YCC President Leleda Beraki ’24 aims to elevate underrepresented voices on campus
The former first-year and sophomore class president discussed the policies and internal culture she hopes to prioritize as president of the YCC.
Courtesy of Leleda Beraki
For Yale College Council President Leleda Beraki ’24, the YCC can fulfill its stated purpose only when it is “as representative as possible of the entire student body.”
When Beraki was elected alongside Vice President Iris Li ’24 in April, she became the first Black woman to serve as Yale’s student body president. She said she does not take the historic nature of her role in the YCC lightly.
“The reality of any woman — and especially a Black woman — is that your actions are not just seen as a reflection of yourself, and your mistakes are not just seen as small things,” Beraki said. “I definitely don’t feel like I’m here to prove that Black women are capable of leadership because I think that’s just a fact, but I feel like there’s a certain level of scrutiny. ”
“My attitude towards this entire role has been that this is serious, and I don’t want to waste the year that I have in it,” she added.
Prior to her election as YCC president, Beraki served as president of both the First-Year and Sophomore Class Councils. Last year, she sat on the YCC’s executive board as the deputy academic life policy director.
When she entered Yale in fall 2020, she said, she was drawn to the YCC as an answer to the isolation imposed by the COVID-19 pandemic.
“The First-Year Class Council was focused on how exactly to navigate Yale, being that it was such a strange year — planning a lot of virtual events and town halls with administrators to give people a sense of community when it felt like we didn’t have anything,” Beraki said. “I think that yes, policy is super crucial, but also having community and just fostering time for people to spend with each other is very, very important.”
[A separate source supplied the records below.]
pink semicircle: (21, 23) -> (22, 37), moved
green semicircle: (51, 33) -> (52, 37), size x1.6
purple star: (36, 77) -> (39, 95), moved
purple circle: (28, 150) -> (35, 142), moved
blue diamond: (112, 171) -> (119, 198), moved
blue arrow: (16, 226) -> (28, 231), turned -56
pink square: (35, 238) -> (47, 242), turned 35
As president, Beraki hopes to continue building community. Her administration will introduce a student organization liaison, and in the long term will work to reestablish a YCC House of Representatives.
Two New Haven engagement chairs, both residents of the city, will also join the YCC to keep the council apprised of local events and issues. Beraki said the YCC also hopes to direct some of the Council’s funds into local mutual aid organizations, supporting on-the-ground initiatives in New Haven.
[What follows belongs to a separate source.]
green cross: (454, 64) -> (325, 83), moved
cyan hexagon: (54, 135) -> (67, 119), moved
Inside the YCC, Beraki said that she hopes to create an environment wherein all members feel comfortable voicing concerns with the organization of the council and communicating with her and Li directly.
Li said she hoped to promote a culture of mutual support within the YCC that reflects the working relationship she and Beraki have developed.
“We’ve learned by now how to lean on each other and how to support each other when we’re in times of deep emotional and academic distress,” Li said. “I think that leaning on and supporting each other is the same kind of dynamic we want to foster and encourage people to have throughout the year in the organization.”
The Council is most effective, Beraki said, when its members are communicative and open to collaboration, working together “like one organ” to identify and address the issues that affect students most directly.
For this to happen, she emphasized that the YCC and its leadership must reflect the diversity of the broader Yale community.
“I do think that YCC leadership in some ways influences the people that feel comfortable entering the space,” Beraki said. “For example, if the entirety of YCC leadership is white, which students of color necessarily feel like they are welcome and safe? If YCC leadership is this diverse entity, then students with any identity know that they are welcomed in that space and that their ideas and opinions are validated.”
Beraki is the most recent in a swift succession of “firsts” for the YCC — Bayan Galal ’23 was elected in 2021 as the body’s first Muslim president, and Kahlil Greene ’22 was elected as the first Black president in 2019.
Now, Director of the Afro-American Cultural Center Timeica E. Bethel-Macaire ’11 stressed the impact that having a Black woman as YCC president could have on new students especially, saying it helps foster a “sense of belonging and pride in their identity.”
“I’m very proud of her for achieving what she’s achieved, because that wasn’t a role I would have even tried to get when I was at Yale,” Bethel-Macaire said. “When I was here, it was very clear that there were some things that were not for someone who identifies as I do, which is [a first generation, low-income] Black woman on this campus… Being on the YCC is not something I ever would have thought was possible for me, let alone the president of the YCC.”
The YCC, Beraki said, should not only act like a “megaphone” for the voice of the broader student body, but also represent students by advocating for the policies that benefit them most directly.
“We’re meant to be at the forefront of bringing radical change to this institution,” Beraki said. “Sometimes we forget that we are an advocacy organization, and not just a student government. I definitely think that this year, we’re finding our way back to that.”
Beraki was elected YCC president in April 2022.